Live bird flu virus vaccine more potent than traditional ones

 

 

Three experimental vaccines using live but weakened versions of the H5N1 bird flu virus appeared to protect animals from infection, US researchers said on Monday (Sep 11).

 

Maryland-based MedImmune Inc is engineering a live but weakened virus that is delivered as a nasal spray instead of injected by needle.

 

MedImmune researchers worked with teams at the National Institutes of Health and the USDA to make a live H5N1 vaccine.

 

Mice that got a single dose of vaccine, given in a nose spray, all survived normally lethal doses of H5N1, the researchers reported.
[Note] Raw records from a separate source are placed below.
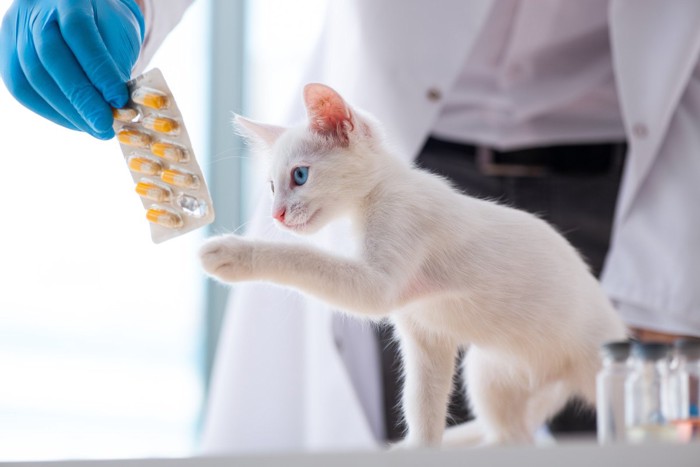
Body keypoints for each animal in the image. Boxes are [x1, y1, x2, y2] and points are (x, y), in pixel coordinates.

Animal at [198, 83, 628, 446]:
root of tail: (556, 378)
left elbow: (307, 259)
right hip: (489, 373)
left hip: (600, 365)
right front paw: (420, 446)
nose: (277, 215)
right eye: (271, 187)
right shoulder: (426, 333)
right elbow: (422, 404)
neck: (377, 195)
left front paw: (234, 253)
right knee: (512, 435)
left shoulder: (383, 271)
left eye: (300, 176)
Mice and ferrets given two doses of vaccine were protected and their bodies also suppressed the virus, the researchers found.

 

The approach might be the start of a repository of vaccines against various potential strains of pandemic influenza.

 

Researchers have been working on live, attenuated influenza virus vaccines because they have properties that make them attractive vaccines for flu-prevention.

 

Unlike typical vaccines, the live vaccine needs only to be given in single doses to stimulate a good immune response, the researchers said.

 

Such vaccines induce cross-protection, meaning the vaccine protects against other similar strains of the virus. The trait makes it more effective against the flu virus, which mutates often and forces drug manufacturers to come up with a new drug each time it mutates.

 

If an influenza pandemic were imminent, a vaccine that could stimulate immunity quickly would be needed, said National Institute of Allergy and Infectious Diseases Director Dr Anthony Fauci. Thus, a live virus would be seemingly the right approach to take, he said.